Loosely, "Imprint" takes place in the nineteenth-century, on an unidentified Japanese island of brothels and syphilitic midgets. Billy Drago plays an American journalist searching for the prostitute he once loved... but I think a better way of describing the film is by listing the elements that Showtime found so opprobrious, and I'm sure you can piece together the story from there. So, we have:

  • Incest. Which isn't an uncommon trope in Asian storytelling, so I was pretty much prepared for this.
  • Child rape. I thought one of the scenes of child rape (and yes, there's more than one) was gratuitous, but at least Miike has a shred of sensibility to put these off-screen.

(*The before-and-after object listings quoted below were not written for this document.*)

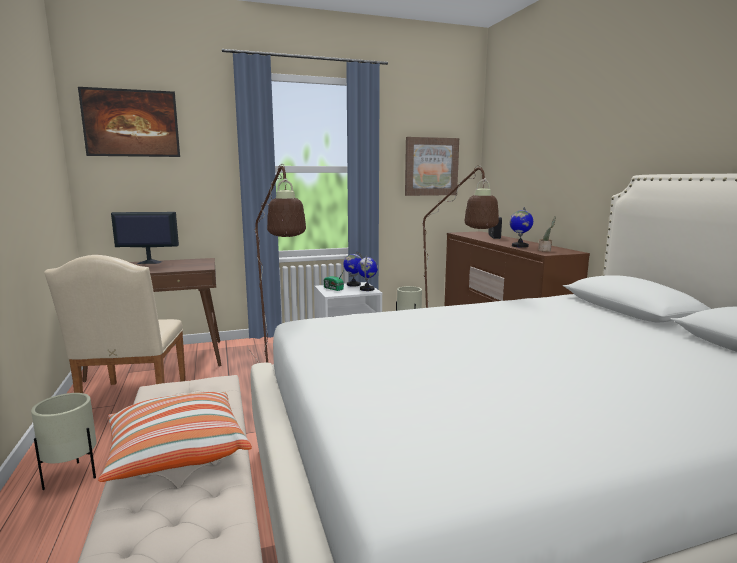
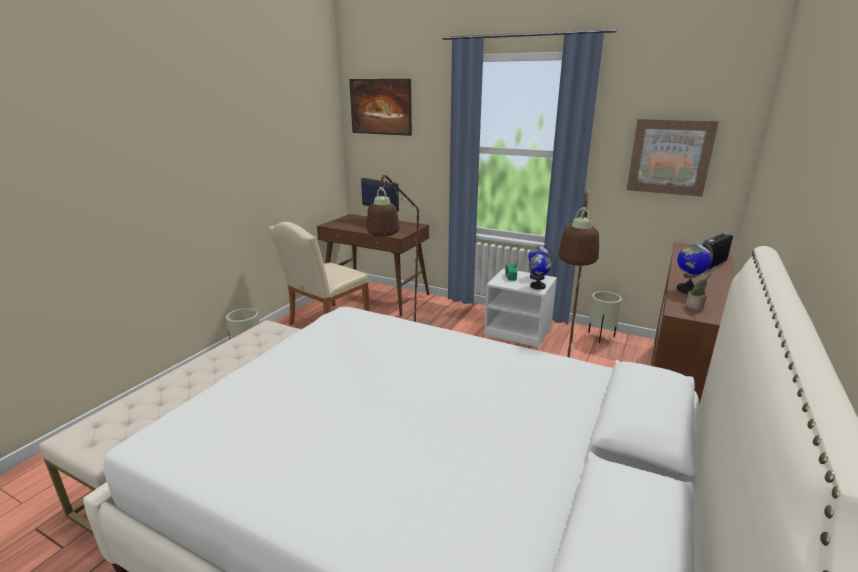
camera: 45 degrees right, 10 degrees up
pillow [98,392,252,482] -> none

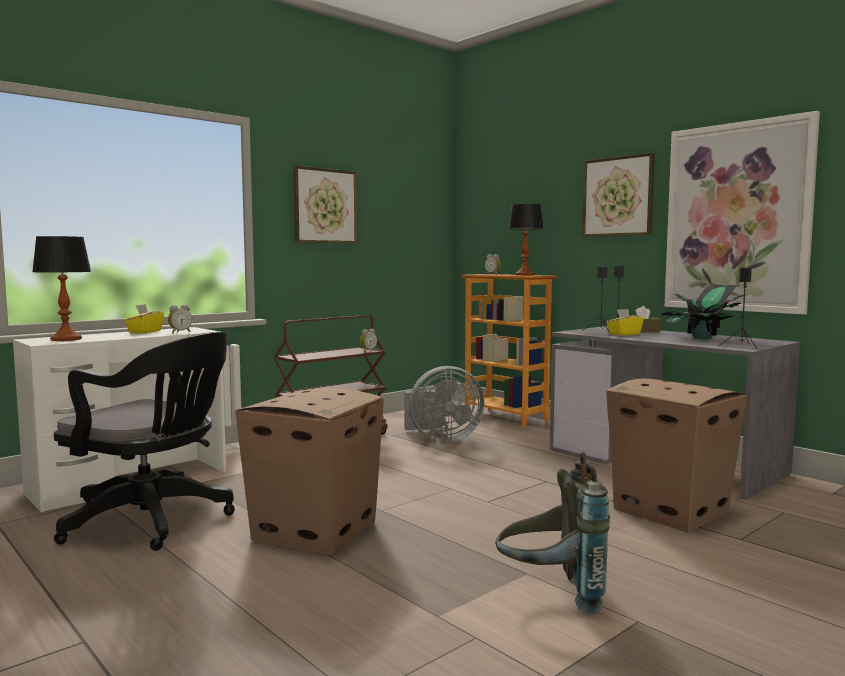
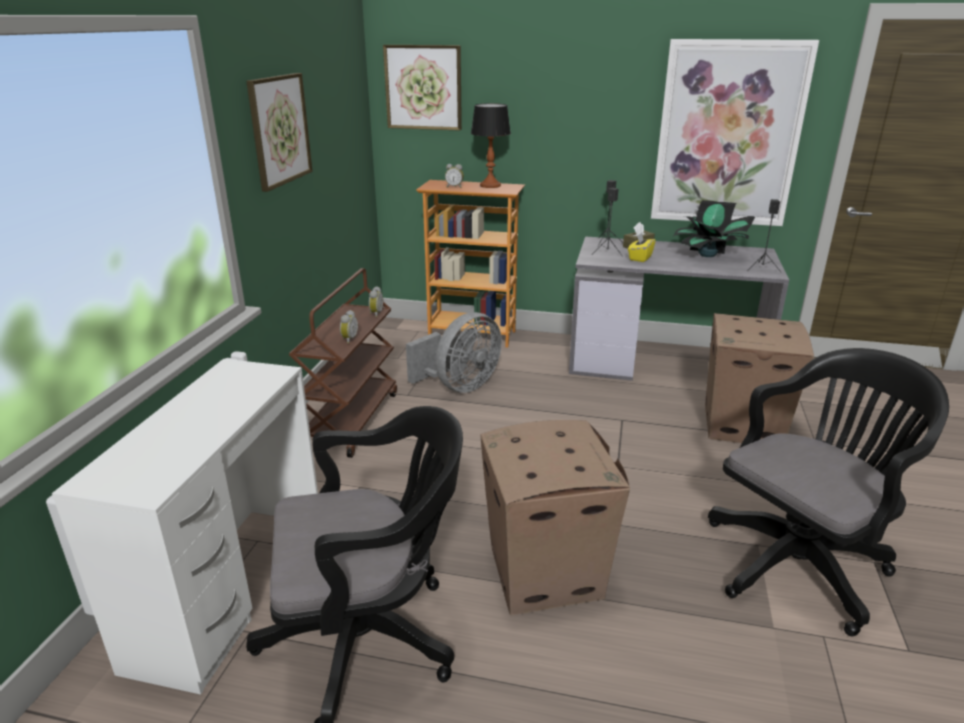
camera: 35 degrees left, 20 degrees up
table lamp [32,236,91,341] -> none
yellow tissue box [124,304,164,333] -> none
alarm clock [168,305,192,333] -> alarm clock moved to [340,310,358,344]
grey backpack [495,452,610,614] -> black office chair [708,348,949,636]
picture [582,152,655,237] -> picture moved to [383,45,462,131]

  • Aborted fetuses. Plenty of aborted fetuses to go around. I was aware of Miike's bizarre fetishes before watching "Imprint," so I was expecting them.
  • Man eating an aborted fetus. Not so much expecting this.
  • Torture. So you're about half an hour into the movie wondering why Showtime refused to air this. There's been some violence, but it's been tamer than some of the other Masters of Horror episodes. We see a prostitute with a deformed face, but we've seen worse in Dario Argento's "Jenifer" episode. And then, almost out of nowhere, there's this scene, which... eeek. It's (too) long, sadistic and explicit, but I don't think that's what makes it the grisly shock that it is. What makes the scene work so perfectly is that distinction between ugly American horror and beautiful Japanese horror that I was talking about before: the contrast between the close-up shots of the victim screaming and struggling and the gorgeous wide shots with overtones of kinbaku-bi and playful bondage, and how quickly the scene goes from disgusting to erotic when you can't make out on film the needles stuck under the poor girl's fingernails and inside her gumline.I cringed while I was watching the scene — "Oh, you're gonna show another finger? What is this, like, twelve so far?" — but I'm also a little annoyed at just how histrionic, and consequently a little condescending, it is. There's this thing called subtlety, and it's like the aftermath of a car crash. No matter how bug-eyed you are when it happens, eventually the experience gets lost in the filing cabinet of your mind. Frankly, I think a torture scene like the one in Sympathy for Lady Vengeance, where the setup happens on-screen but the actual torture occurs off, will haunt me for a much longer time.
  • Conjoined fetal twin. Gotta say, did not see this one coming.
I don't know if I'm going to check out the rest of the Miike oevure because "Imprint" is just sort of a vehicle for watching stylized violence. I think the story itself got more street cred than it deserved simply through that trendy non-linear narration, and the characters in particular were flat. But again, it's horror, and they can't all be Se7en, can they? The real loser is Masters of Horror, because twelve more stories like "Imprint" are really what I was expecting from the premium cable series. I'm not saying it's great filmmaking (it's not), but at least here we've got something that challenges you to watch and eventually rewards you, both narratively and viscerally, and I'd like to see the Masters of Horror second season take a few more risks and be a bit more genuinely provocative.